Now, we can naturally introduce OpenAI’s Sparse Self-Attention. We notice that Atrous Self-Attention has "holes," and Local Self-Attention happens to fill these holes. A simple way is to alternate between Local Self-Attention and Atrous Self-Attention. Accumulating both can theoretically learn global correlations while saving memory.

(A simple sketch shows that if the first layer uses Local Self-Attention, each output vector fuses several local input vectors. Then, if the second layer uses Atrous Self-Attention, even though it jumps, because the first layer’s output already fused local inputs, the second layer’s output can theoretically relate to any input vector, thus achieving long-range correlation.)

However, OpenAI did not do this. They directly merged Atrous Self-Attention and Local Self-Attention into one, as shown below:

Attention matrix (left) and correlation diagram (right) of Sparse Self-Attention

It is easy to understand from the attention matrix: attention is set to zero except for relative distances not exceeding k and relative distances that are multiples of k (k, 2k, 3k, \dots). In this way, the Attention possesses the characteristic of "dense local correlation and sparse remote correlation." This might be a good prior for many tasks, as tasks truly requiring dense long-range correlation are actually rare.

Code Implementation

The Atrous, Local, and Sparse Self-Attentions mentioned above are all types of Sparse Attention. Intuitively, the attention matrix becomes very sparse. How do we implement them? If we simply apply a mask to the zero parts of the attention matrix, it is mathematically correct but does not speed up the process or save memory.

Official Implementation

OpenAI has open-sourced their implementation at: https://github.com/openai/sparse_attention

This is based on TensorFlow and uses their own sparse matrix library, blocksparse. However, the encapsulation seems quite strange; I am not sure how to migrate it to Keras, and it uses many Python 3 features, making it incompatible with Python 2. Friends using Python 3 and pure TensorFlow can give it a try.

Another issue is that OpenAI’s original paper mainly uses Sparse Attention to generate ultra-long sequences, so they masked all upper triangular parts of the attention matrix in both the paper and code (to avoid using future information). However, not all scenarios using Sparse Attention are generative, and for an introduction to basic concepts, this is unnecessary. This is one reason why I did not follow the original paper’s presentation logic.

Keras Implementation

For Keras, I have implemented the three types of Sparse Attention based on my own logic and standardized them with my previous Attention code.
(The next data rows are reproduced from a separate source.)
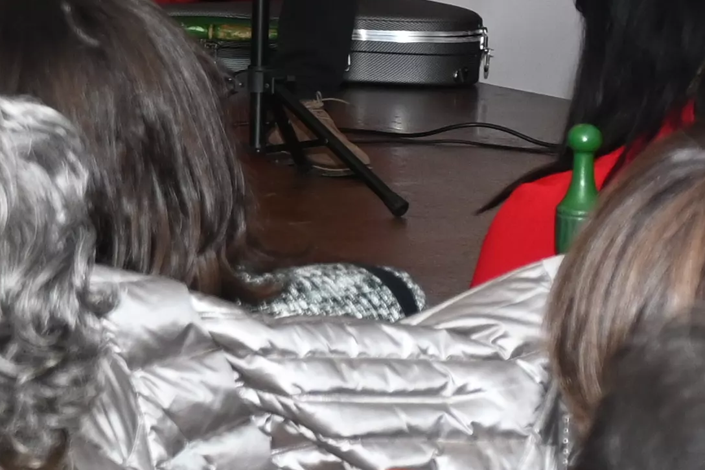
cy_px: -73
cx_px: -575
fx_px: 4209
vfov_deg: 6.4
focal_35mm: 215
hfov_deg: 9.1
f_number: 5.6
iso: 400
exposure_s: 1/60
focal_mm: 28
They are available at:
https://github.com/bojone/attention/blob/master/attention_keras.py

After experimentation, I found that in my implementation, these three types of Sparse Attention do save some memory compared to full Attention. Unfortunately, except for Atrous Self-Attention, the other two implementations do not speed up the process and actually slow it down slightly. This is because the implementation does not fully exploit the sparsity. OpenAI’s blocksparse, on the other hand, is highly optimized and written directly in CUDA, which is incomparable. Regardless of speed, the three sparse attention variants should be functionally sound.

Article Summary

There isn’t much more to summarize; we have introduced and implemented three types of sparse attention. Besides saving memory, sparse attention should better adapt to certain tasks, as most task correlations are primarily local and build from local to global. In particular, the "dense local and sparse remote" characteristic of Sparse Self-Attention should meet the needs of most tasks. Readers with relevant tasks are encouraged to try it out.